Subscribe and Follow

Tuesday, December 24, 2013

Eve of Christmas - Reflection


As a practicing Minimalist, I have shed so much over this year.  I am very happy with the clarity that this year has brought to me.  I had a rocky beginning with falling in love with a guy I had dreamed about coming into the new year and all.   Turned out he was self destructive and was nice enough to leave me out of it by dumping me.  He said and I quote, I am a bad guy,  you are a good girl.  I am warning you stay clear.  I can only resist you for a little while and then I will indulge myself"  Interpretation, "I am bad, but I like sleeping with you.  I am warning you once.  After that sleep with me at your own risk."

On the contrary, I am quite pleased at how those stones were valuable to me as stepping stones.  I got stronger as a woman, understood, my value more and reveled in the fact that so did he.  My spiritual gifts became much stronger after that kind of pain.  It was like I had been peeled down to my raw fruit.

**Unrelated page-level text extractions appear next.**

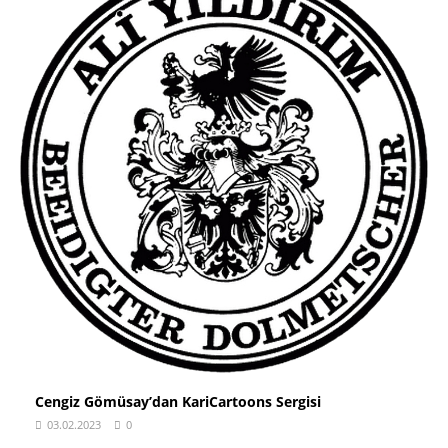
Cengiz Gömüsay’dan KariCartoons Sergisi
03.02.2023
0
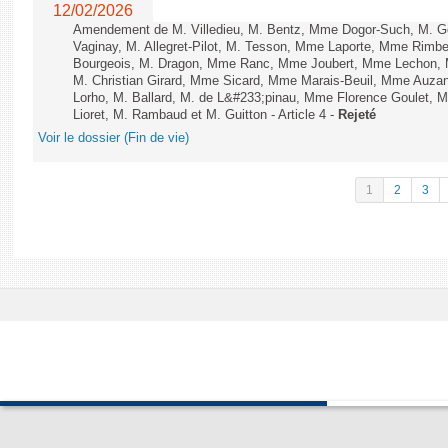
12/02/2026
Amendement de M. Villedieu, M. Bentz, Mme Dogor-Such, M. G
Vaginay, M. Allegret-Pilot, M. Tesson, Mme Laporte, Mme Rimbe
Bourgeois, M. Dragon, Mme Ranc, Mme Joubert, Mme Lechon, M
M. Christian Girard, Mme Sicard, Mme Marais-Beuil, Mme Au
Lorho, M. Ballard, M. de L&#233;pinau, Mme Florence Goulet, 
Lioret, M. Rambaud et M. Guitton - Article 4 -
Rejeté
Voir le dossier (Fin de vie)
1
2
3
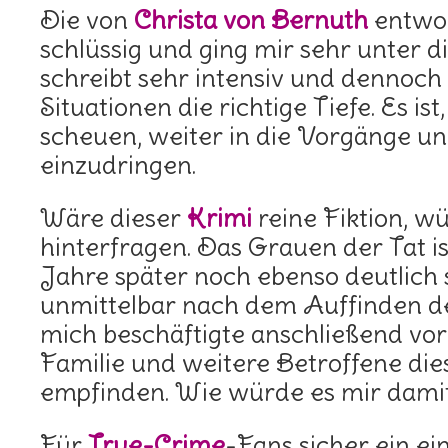
Die von
Christa von Bernuth
entwor
schlüssig und ging mir sehr unter d
schreibt sehr intensiv und dennoch 
Situationen die richtige Tiefe. Es ist
scheuen, weiter in die Vorgänge u
einzudringen.
Wäre dieser
Krimi
reine Fiktion, wü
hinterfragen. Das Grauen der Tat is
Jahre später noch ebenso deutlich
unmittelbar nach dem Auffinden 
mich beschäftigte anschließend vor 
Familie und weitere Betroffene di
empfinden. Wie würde es mir dami
Für
True-Crime
-Fans sicher ein ei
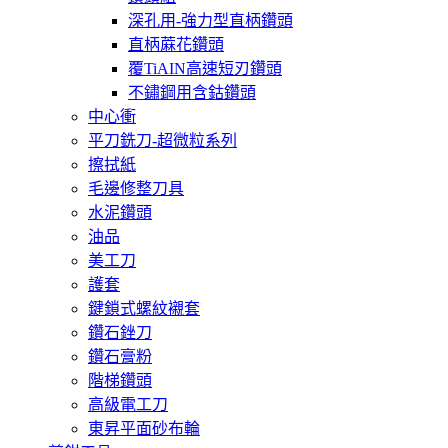
深孔用-強力型直柄鑽頭
直柄蔴花鑽頭
覆TiAIN高速短刃鑽頭
不鏽鋼用含鈷鑽頭
中心衝
平刀銑刀-超微粒系列
擦拭紙
毛邊修整刀具
水泥鑽頭
油品
美工刀
護套
鍵鎖式螺紋襯套
鑽石銼刀
鑽石膏粉
階梯鑽頭
高級電工刀
東昇平面砂布輪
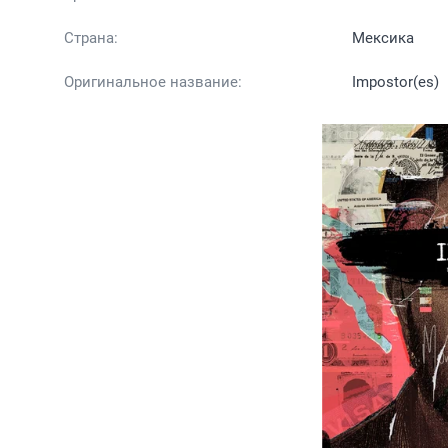
Страна:
Мексика
Оригинальное название:
Impostor(es)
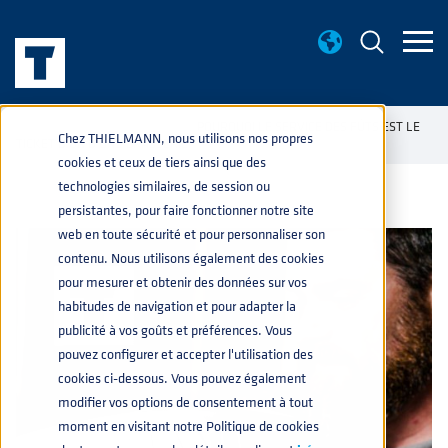
CONNAISANCES BASE
POURQUOI LE SERVICE DES FÛTS EST LE
home
navigate_next
navigate_next
Chez THIELMANN, nous utilisons nos propres
TICKET D'OR D'UNE BRASSERIE
cookies et ceux de tiers ainsi que des
technologies similaires, de session ou
persistantes, pour faire fonctionner notre site
web en toute sécurité et pour personnaliser son
contenu. Nous utilisons également des cookies
pour mesurer et obtenir des données sur vos
habitudes de navigation et pour adapter la
publicité à vos goûts et préférences. Vous
pouvez configurer et accepter l'utilisation des
cookies ci-dessous. Vous pouvez également
modifier vos options de consentement à tout
moment en visitant notre Politique de cookies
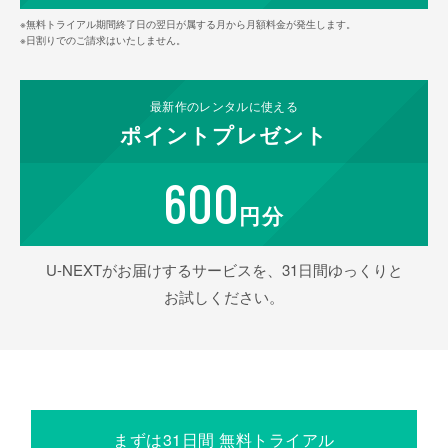
※無料トライアル期間終了日の翌日が属する月から月額料金が発生します。
※日割りでのご請求はいたしません。
最新作の
レンタルに使える
ポイント
プレゼント
600
円分
U-NEXTがお届けするサービスを、31日間ゆっくりと
お試しください。
まずは31日間 無料トライアル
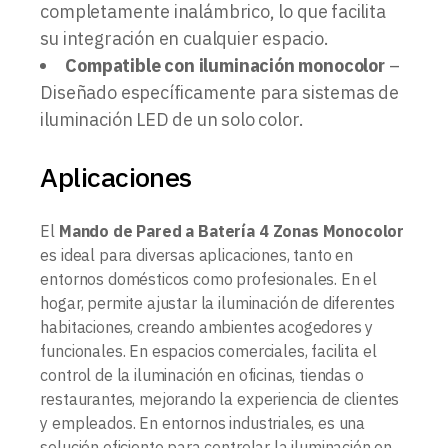
completamente inalámbrico, lo que facilita
su integración en cualquier espacio.
Compatible con iluminación monocolor
–
Diseñado específicamente para sistemas de
iluminación LED de un solo color.
Aplicaciones
El
Mando de Pared a Batería 4 Zonas Monocolor
es ideal para diversas aplicaciones, tanto en
entornos domésticos como profesionales. En el
hogar, permite ajustar la iluminación de diferentes
habitaciones, creando ambientes acogedores y
funcionales. En espacios comerciales, facilita el
control de la iluminación en oficinas, tiendas o
restaurantes, mejorando la experiencia de clientes
y empleados. En entornos industriales, es una
solución eficiente para controlar la iluminación en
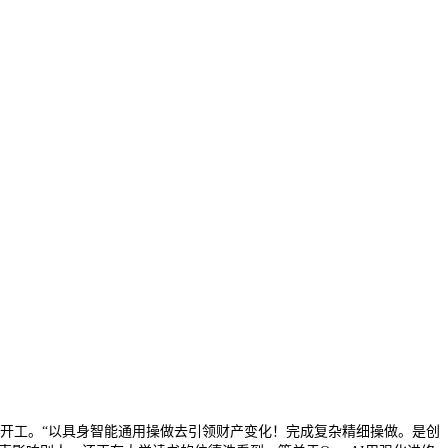
开工。“以具身智能通用操做去引领财产变化！完成复杂精细操做。是创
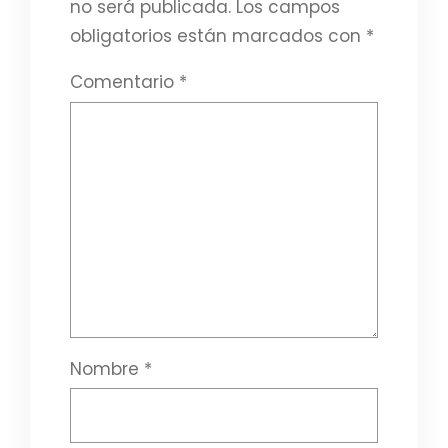
no será publicada.
Los campos
obligatorios están marcados con
*
Comentario
*
Nombre
*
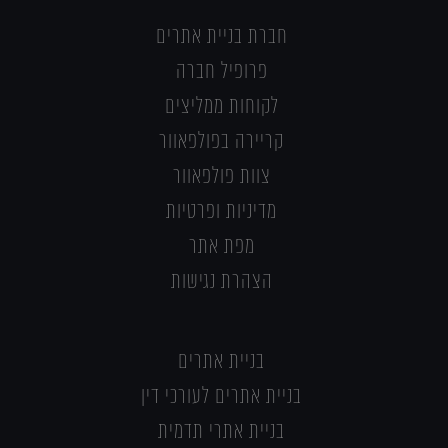
חברת בניית אתרים
פרופיל חברה
לקוחות ממליצים
קריירה בפולפאוור
צוות פולפאוור
מדיניות ופרטיות
מפת אתר
הצהרת נגישות
בניית אתרים
בניית אתרים לעורכי דין
בניית אתרי תדמית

I shed old beliefs, the ones I grew up with, yet pondered. Now spiritually free, I let go of titles only needed to explain myself to people who will never know my journey because their journey is different from mine.

It was nice to gain clarity in my writing and the confidence that I gained over this year as a writer has so enriched my life that still I find it hard to find the words to describe the satisfaction I feel.

I was able to move to a new and better place, still with room mates, but better; and with little effort on my part.  Finally a place of peace and ease, where I can write, paint and create. 

This year was a great year;  my year of shedding old things and becoming powerfully clear.  On the eve of Christmas I am grateful for the ease and flow.  I will carry this ease and flow over into 2014.